1906 Alley and MacLellan of Polmadie in Scotland established the Sentinel Steam Waggon business.
1913-1917 For a list of the models and prices of Steam Motor Wagons, Tractors and Ploughs etc. see the 1917 Red Book. Maker of 'Sentinel'.
1915 The Sentinel Waggon Works was built on the outskirts of Shrewsbury and production of steam wagons was concentrated there with men being transferred from Glasgow.
1915 July. The first vehicle built at Shrewsbury was No 1102
WWI Around 200 steam vehicles were supplied for war use
1918 Stephen Evans Alley sold his shares in Alley and MacLellan to William Beardmore and Co; the Glasgow works were separated from the company that was formed as Sentinel Waggon Works with operations concentrated at Shrewsbury.
1919 Sold 600 vehicles
1920 Sold 900 vehicles
1923 Some 4,500 of the Standard Sentinel vehicles had been produced primarily for road transport from its introduction in 1906
1923 June. New range launched with Serial No 5001 and delivered to A. Brain and Co of Cardiff
Started the manufacture of steam railcars and around 850 were built up to 1957; many of the boilers were made by Abbott and Co.

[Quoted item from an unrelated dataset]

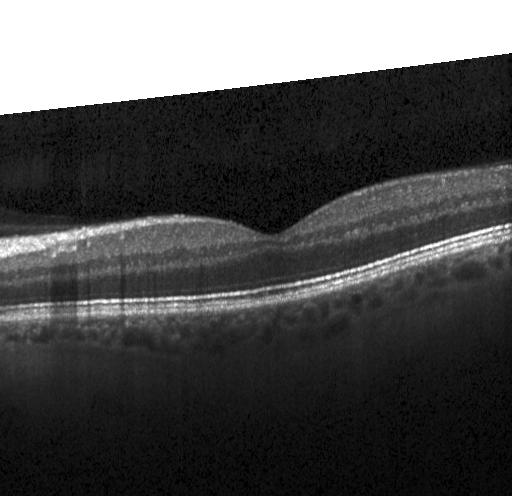 Finding: neither CNV, DME, nor drusen.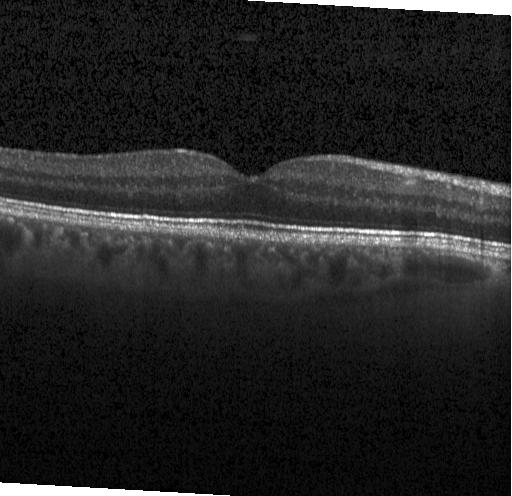 OCT scan showing no CNV, DME, or drusen.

"Sentinel-Cammell" railcars were built by Sentinel Waggon Works (who made the power unit and controls) and Cammell, Laird and Co who made the body and running gear.
1927 - April. The Sentinel Steam Waggon Co produced a steam rail coach of a new type that was put into railway service in the South of England. [1]
By 1930 more than 150 railcars were operated by railways in 23 countries; a gear-driven model fitted with a six-cylinder engine was in service on the L.N.E.R., Ceylon Government Railways and Newfoundland Railways.
1936 Public company. Name changed to Sentinel Waggon Works (1936) Ltd
WW2 Prominent in experiments to produce gas-producer trailers to overcome the fuel shortage.
1943 Metal Industries owned around 70% of the shares in Sentinel [2].
1946 Name changed.
1946 Produced a 4-wheel diesel powered vehicle.
1948 Sentinel exhibited the first underfloor-engined bus at the Commercial Motor Show. The model featured a four-cylinder 6 litre 90 bhp injection engine.
1949 The last order for steam wagons produced for an export order to Argentina.
1952 The company made machine tools, diesel engines and road vehicles[3]
1953 104 Sentinel PSVs had been built.
1956 The company was sold to Rolls-Royce who started making diesel engines at Shrewsbury.
1957 When Sentinel failed their main UK dealer, North Cheshire Motors, purchased the stock of vehicles and parts and continued production under the Transport Vehicles (TVW) name which ceased production in 1961 when stocks were depleted.
1961 Manufacturers of diesel shunting locomotives. 1,800 employees. [4]
Sentinel made many steam railcars and also shunting locomotives of innovative design.
Some of the last shunting locomotives were 0-6-0s made for GKN and Dorman Long in the 1950s, and a large articulated 0-6-0+0-6-0 for Dorman Long, weighing 90 tons. Apart from steam leakage problems at the flexible pipe joints, it was considered to be a great success. It had a 'Woolnough' type boiler made by J. Samuel White and Co, working at 335 psi. Another unusual batch made for Dorman Long were fireless locomotives using steam superheated by means of a diesel-fuelled molten lead bath. The prototype proved very unpopular, and the others were not accepted. Although the 0-6-0+0-6-0 was still working in 1962, the rapid end of steam was heralded by the great success of the first Rolls-Royce Sentinel diesel bought by Dorman Long in 1959.[5]
Post WW2, Sentinel produced a variety of machine tools, often under licence. These included the 'CRI-DAN' single-point screw threading machines[6]. The CRI-DAN machines were made under licence from the French CRI-DAN company, incorporating features patented by, inter alia, Xavier Francois Castelli and Pierre Edouard Renoux[7][8]. (H. Ernault-Batignolles of France also produced the machines).